DATASET ENTRIES below:

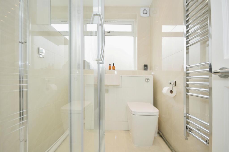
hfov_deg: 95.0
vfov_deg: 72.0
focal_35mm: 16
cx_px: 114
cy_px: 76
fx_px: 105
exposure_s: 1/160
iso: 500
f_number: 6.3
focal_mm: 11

End of DATASET ENTRIES.
DATASET ENTRIES below:

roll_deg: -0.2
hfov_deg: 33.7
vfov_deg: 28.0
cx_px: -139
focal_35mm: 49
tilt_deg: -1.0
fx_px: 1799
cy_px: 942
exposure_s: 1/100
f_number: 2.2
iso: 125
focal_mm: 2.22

End of DATASET ENTRIES.

- **AIM OF THE TASK**: Find "focal_35mm: 16" in the entries above and copy that whole line exactly, then each line after it through the line that contains "focal_mm: 11".

- **EXERCISE ANSWER**:
focal_35mm: 16
cx_px: 114
cy_px: 76
fx_px: 105
exposure_s: 1/160
iso: 500
f_number: 6.3
focal_mm: 11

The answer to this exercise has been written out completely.